Review: James at Kirstenbosch


JamesThe sound of a lone trumpeter playing the opening bars of ‘Lose Control’ is superb. As the sky darkens above Kirstenbosch and the stars start to twinkle above the mountain, the audience goes wild as James takes to the stage, and the evening turns from superb to spectacular.

For those needing a heads up, the band is just called James. It’s not a guy called James singing, it is actually made up of seven members, none of them called James. In South Africa the band is best known for their 1993 album, Laid, which included hits ‘Sit Down’ and ‘Say Something’. They have, in fact, released 15 albums, the latest, Living in Extraordinary Times, this year.

Attended by an audience that was made up in the majority by people who were in their teens and twenties in the 90’s, it was a gorgeous evening opened by legendary South African band, Watershed. They had the audience in the palm of their hands. As the sun began to set and the sky turned pink, they played their classic, ‘Indigo Girl’, setting the stage for a perfect show.

James opened with ‘Lose Control’ and moved on into stomping track, ‘Hank’, an angry ode to Trump and his highly questionable politics, off Living in Extraordinary Times. It is the perfect political anthem, with a military beat that gets the pulse racing. The band’s energy radiated over the crowd, getting them all up and dancing.

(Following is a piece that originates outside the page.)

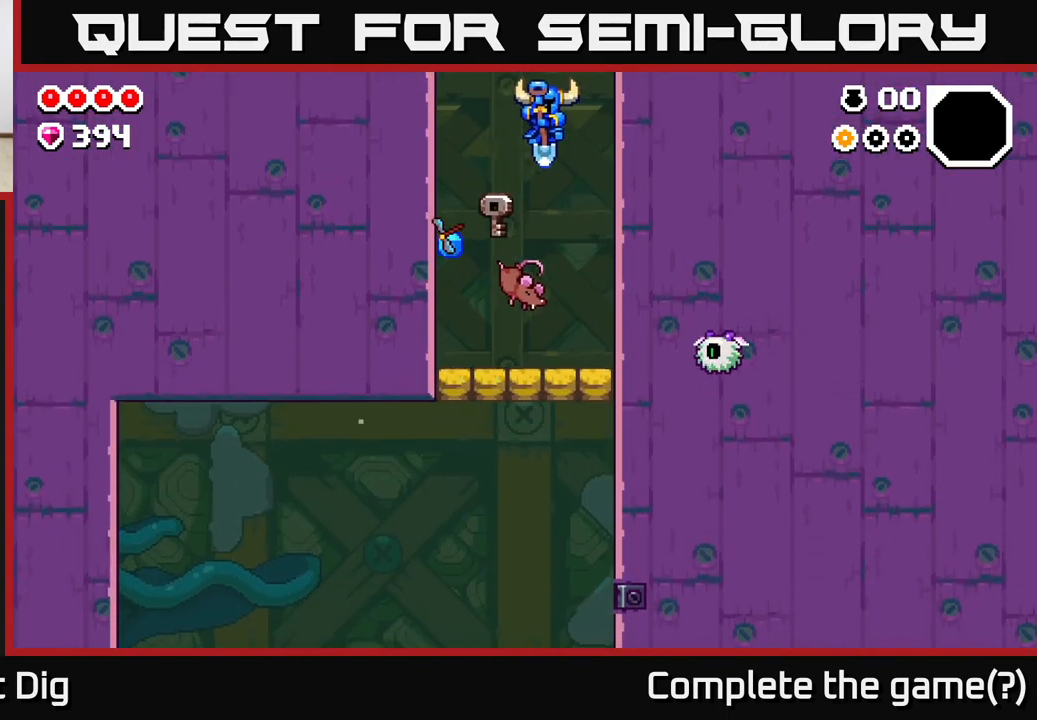
{"buttons": [], "left_stick": "down-right", "right_stick": "center", "events": [[33, "left_stick", "center"], [350, "left_stick", "down-right"]]}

‘Don’t Wait That Long’, off their 1992 album, Seven, is almost trance-like, with Kirstenbosch providing the perfect, night-insect-filled back track. How to get a Cape Town crowd up, dancing AND with their hands in the air? Ironically, play ‘Sit Down’. The crowd went crazy, singing along and turning the lawns of Kirstenbosch into something resembling The Playground or The Corner House, circa 1995. Well, without the sweaty airlessness.

Thanks, James and Kirstenbosch, for a great night.